Warenrückverfolgung in der Praxis

Umsetzung in der Praxis

Um die Rückverfolgbarkeit über alle Stufen sicherstellen zu können, muss jedes Unternehmen der Produktkette definierte Abläufe und Systeme besitzen, die eine lückenlose Verfolgung seiner Produkte gewährleisten.

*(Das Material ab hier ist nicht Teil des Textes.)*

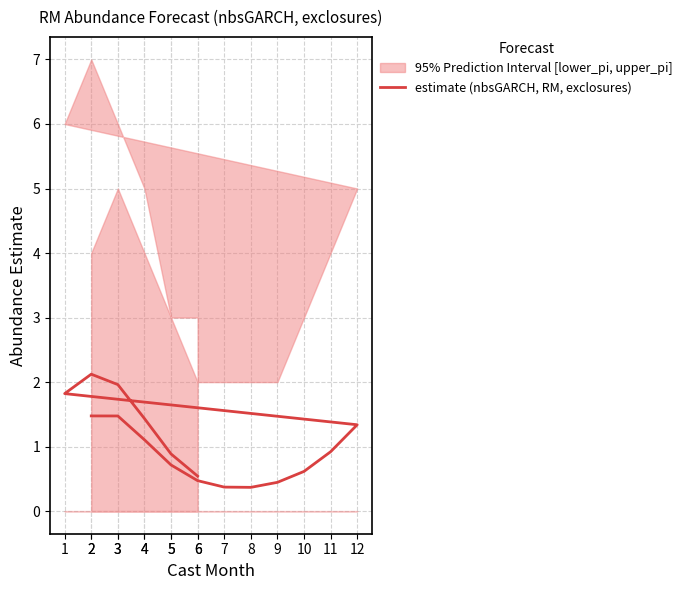

True or false: the data shows 0.5 at 6.

True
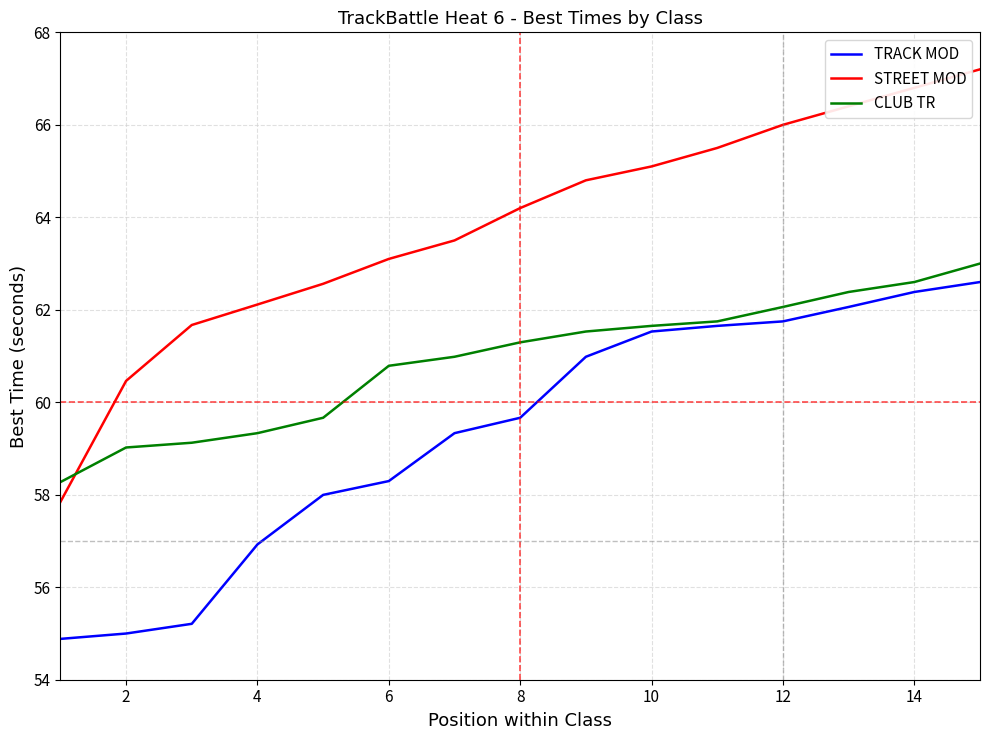

Which series has the largest range (max minus min)?

STREET MOD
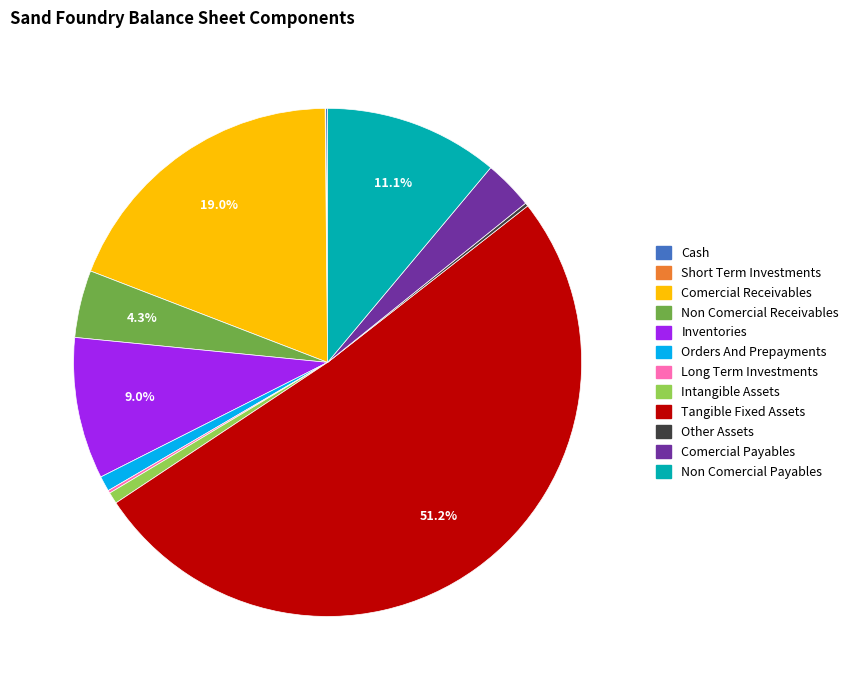

Which slice represents more than half of the pie?

Tangible Fixed Assets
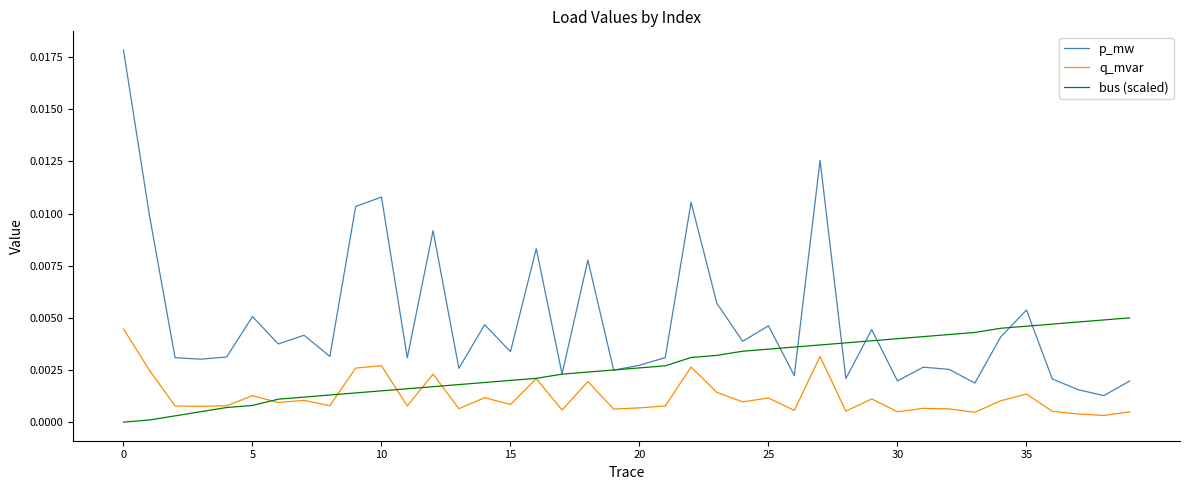

Which series has the largest range (max minus min)?

p_mw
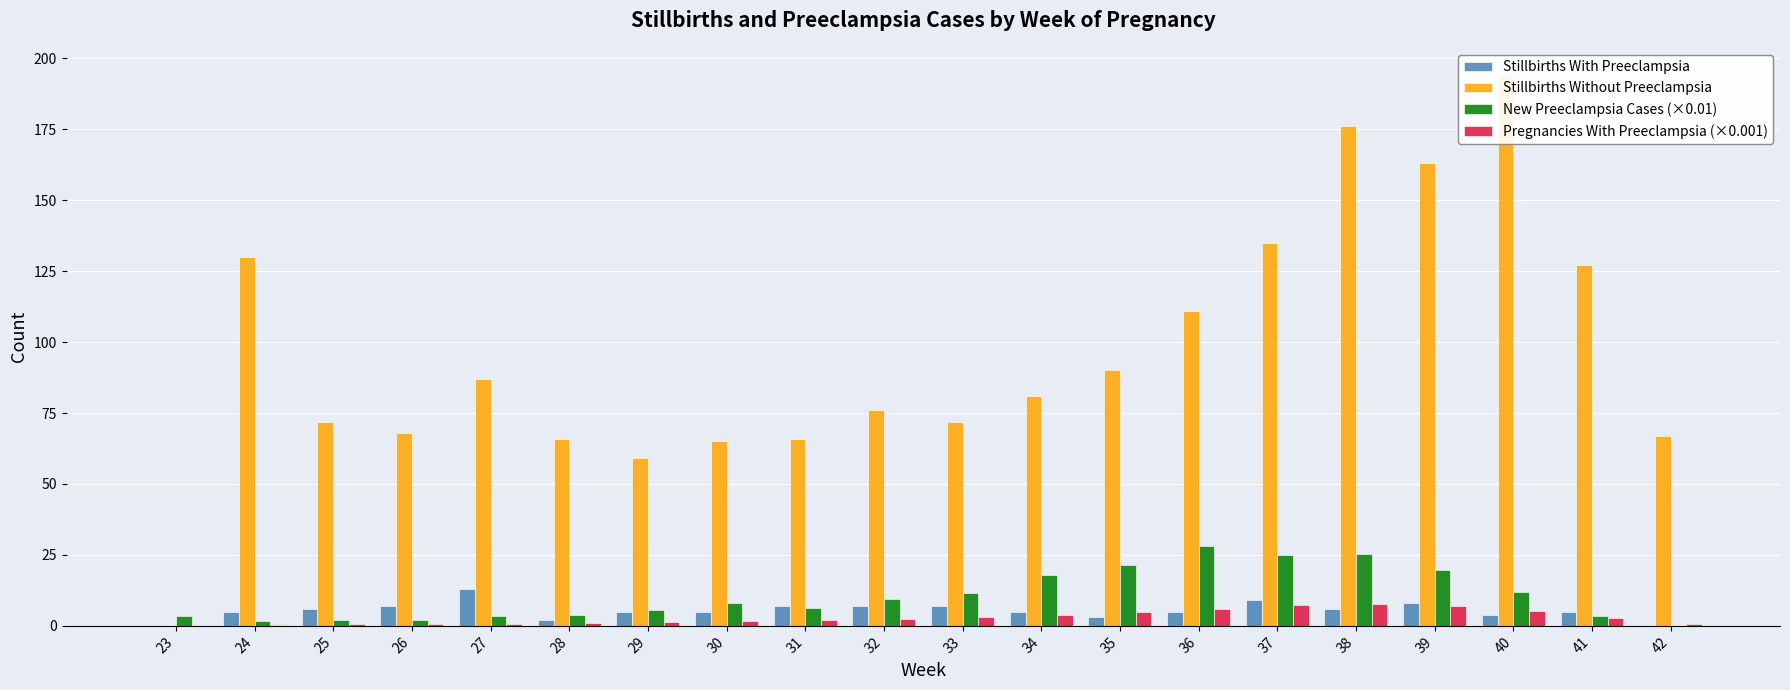

Reading left to right, list all the values displayed in this chart.

Stillbirths With Preeclampsia: 0.0	5.0	6.0	7.0	13.0	2.0	5.0	5.0	7.0	7.0	7.0	5.0	3.0	5.0	9.0	6.0	8.0	4.0	5.0	0.0
Stillbirths Without Preeclampsia: 0.0	130.0	72.0	68.0	87.0	66.0	59.0	65.0	66.0	76.0	72.0	81.0	90.0	111.0	135.0	176.0	163.0	194.0	127.0	67.0
New Preeclampsia Cases (×0.01): 3.6	1.6	1.9	2.0	3.6	4.0	5.4	8.2	6.2	9.6	11.7	17.8	21.3	28.1	25.0	25.4	19.6	11.8	3.4	0.1
Pregnancies With Preeclampsia (×0.001): 0.0	0.4	0.5	0.6	0.8	1.0	1.2	1.6	2.1	2.5	3.1	3.7	4.9	6.1	7.5	7.8	7.1	5.2	2.7	0.7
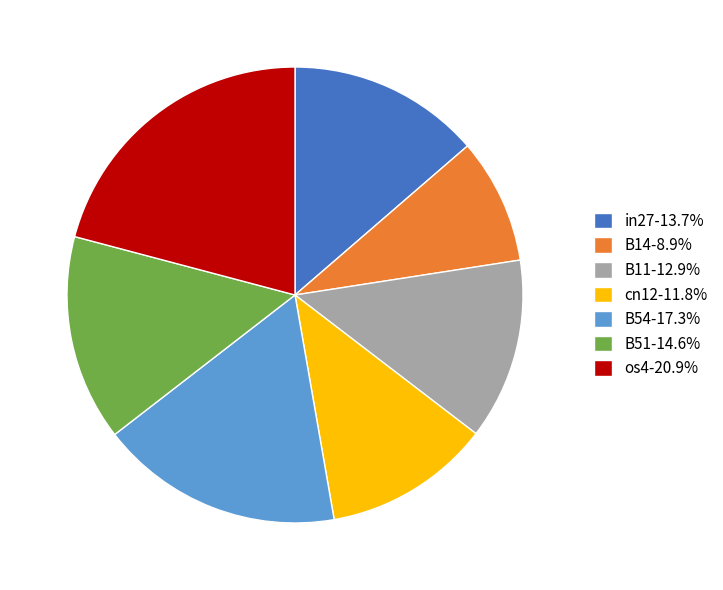

What is the smallest slice in the pie chart?

B14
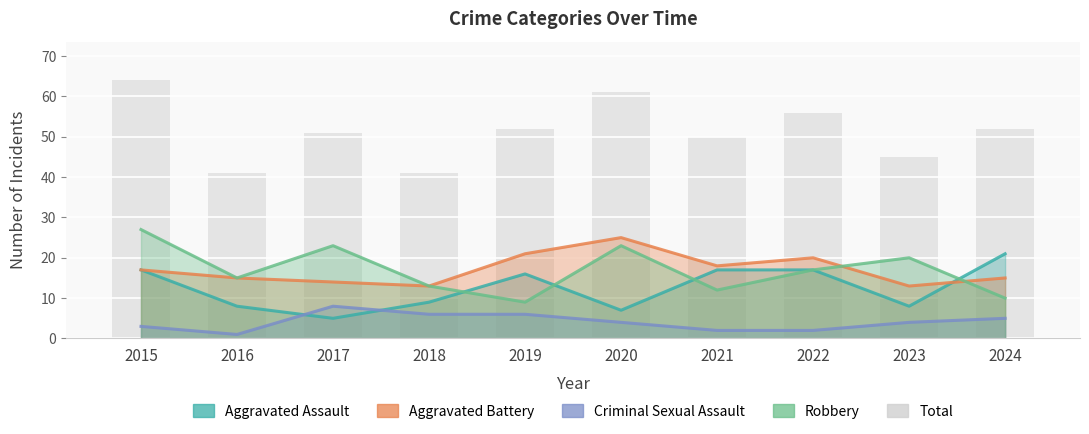

How many data points are above 52?

3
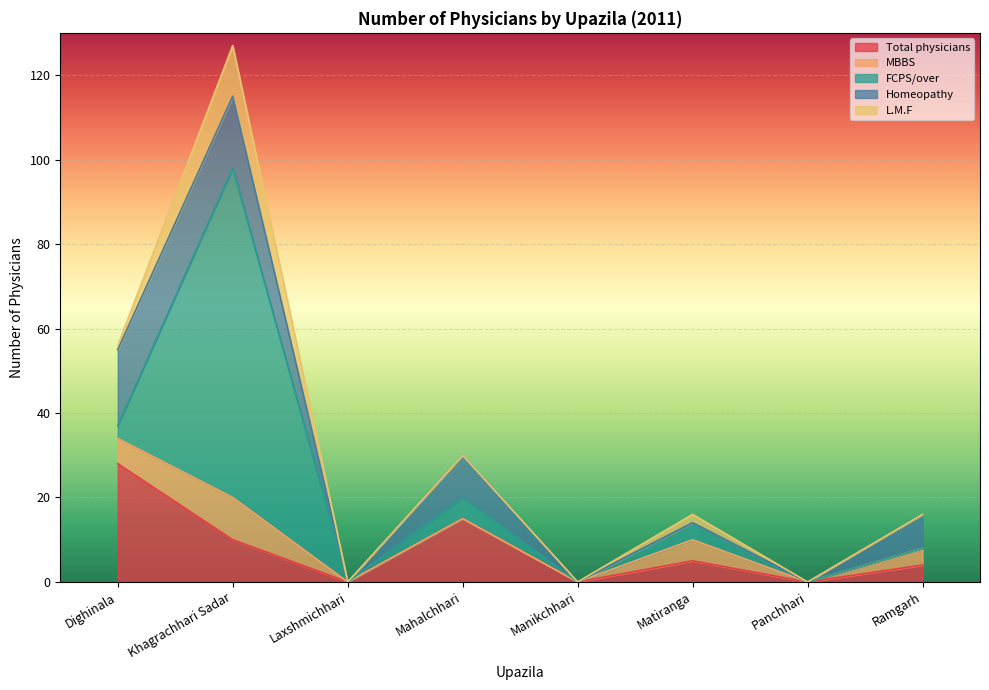

True or false: Total physicians has a value of 10 at Khagrachhari Sadar.

True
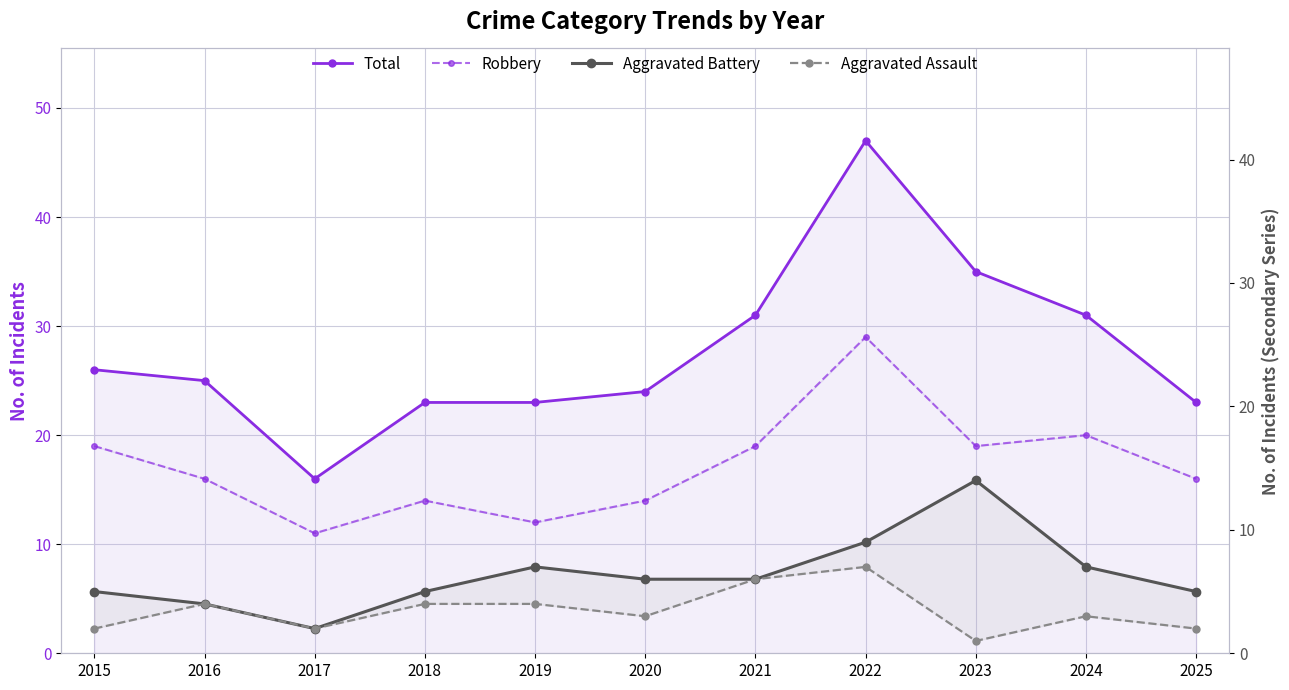

At which category is the sum across all series the highest?

2022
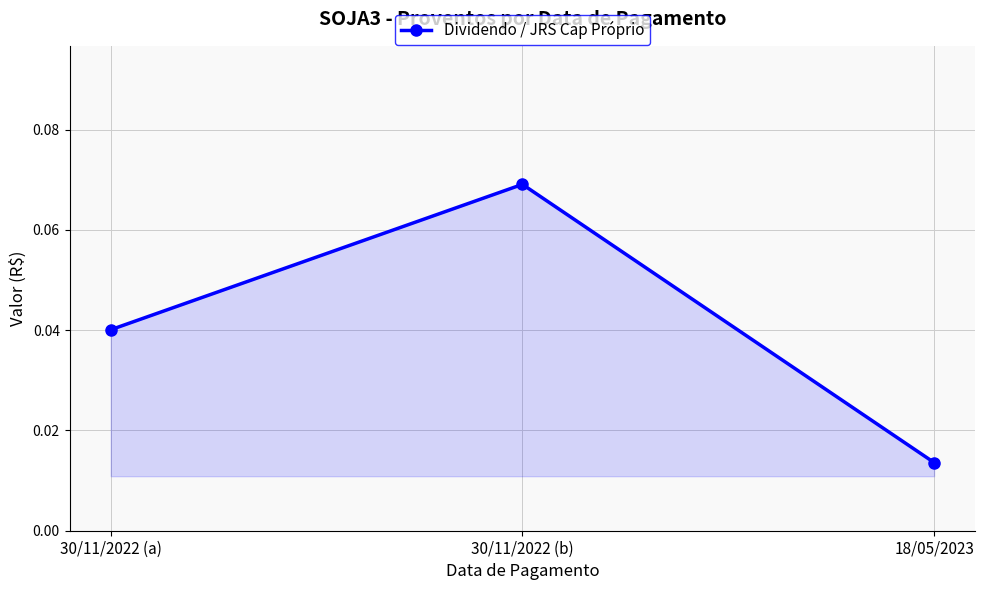

What position from the right is 30/11/2022 (b)?

2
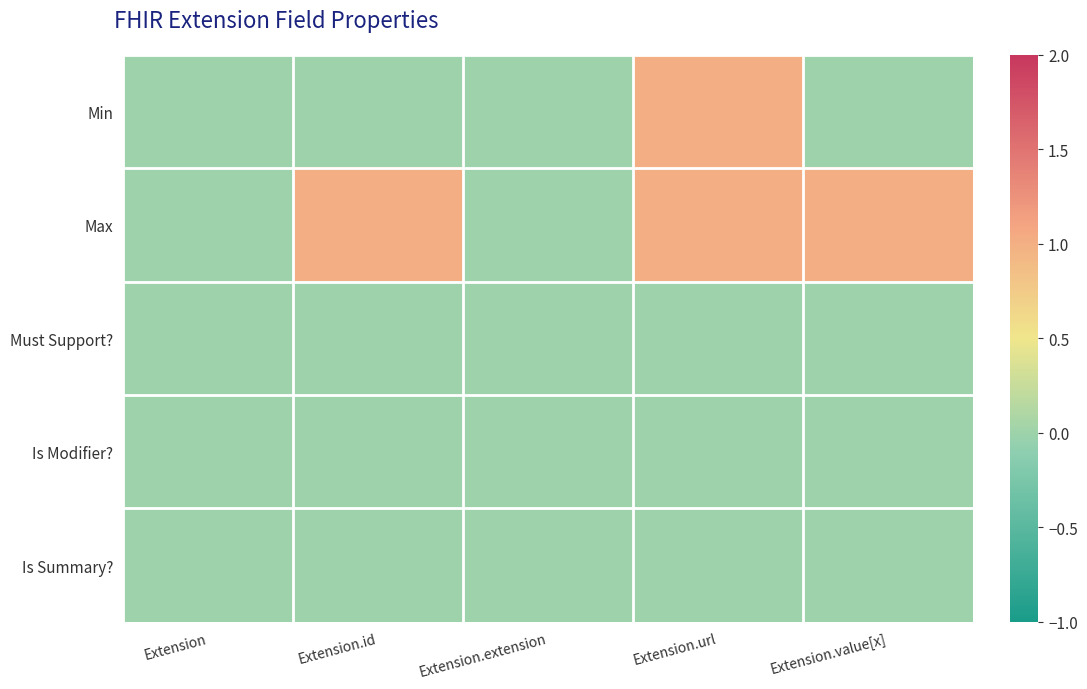

Reading left to right, what are all the values shown in this chart?

Min: Extension=0	Extension.id=0	Extension.extension=0	Extension.url=1	Extension.value[x]=0
Max: Extension=0	Extension.id=1	Extension.extension=0	Extension.url=1	Extension.value[x]=1
Must Support?: Extension=0	Extension.id=0	Extension.extension=0	Extension.url=0	Extension.value[x]=0
Is Modifier?: Extension=0	Extension.id=0	Extension.extension=0	Extension.url=0	Extension.value[x]=0
Is Summary?: Extension=0	Extension.id=0	Extension.extension=0	Extension.url=0	Extension.value[x]=0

Dabei muss sich ein Lebensmittelunternehmen vor dem Hintergrund der neuen europäischen Gesetzgebung mit folgenden Grundanforderungen auseinandersetzen:

  • Lieferantinnen und Lieferanten von Ware müssen jederzeit feststellbar sein.
  • Kundinnen und Kunden oder Dienstleistungsunternehmen, welche die Ware abnehmen, müssen ermittelbar sein.
  • Im Rahmen eines präventiven und umfassenden Qualitätsmanagements sind Systeme und Verfahren einzurichten, welche die systematische Verfolgbarkeit und Rückverfolgbarkeit der Produkte im Tagesgeschäft gewährleisten. In der Produktion erfordert dies die durchgängige Kennzeichnung von Losen und Chargen und deren saubere Trennung. Vom Wareneingang bis zum Versand, vom Auftrag bis zur Lieferung müssen alle Produkte und Materialien (bei Dienstleistungen in der Regel die zugehörigen Unterlagen) lückenlos gekennzeichnet sein, damit die Produkte eindeutig identifizierbar sind und Verwechslungen vermieden werden. Außerdem muss eine eindeutige Zuordnung zu den zugehörigen Unterlagen gewährleistet sein. Solche Prozesse lassen sich vorteilhaft mit EDV-Programmen abbilden.
  • Waren sind ausreichend zu kennzeichnen, um ihre Rückverfolgbarkeit zu erleichtern. Die Kennzeichnung kann am Produkt direkt oder am Transportbehälter bzw. der Verpackung erfolgen (durch Warenbegleitpapiere, Anhänger, Markierungen, Nummerierungen, Barcodes, Stempelungen, Etiketten, Prüfprotokolle).
  • Ein Archivierungssystem muss in der Lage sein, die Daten zur Rückverfolgbarkeit auch über einen längeren Zeitraum bereitzustellen.
  • Im Verdachtsfall müssen unverzüglich Maßnahmen eingeleitet werden, um ein vom Unternehmen hergestelltes, weiterverarbeitetes oder distribuiertes Produkt vom Markt nehmen zu können. Alle relevanten Informationen, wie Art, Herkunft und Beanstandung des Produktes sowie genaue Angaben zu Menge und Vermarktungswegen müssen den zuständigen Behörden umgehend zur Verfügung gestellt werden können. Dies setzt ein entsprechendes Risikomanagement voraus, wie es in der Verordnung (EG) Nr. 178/2002 vom Gesetzgeber gefordert wird.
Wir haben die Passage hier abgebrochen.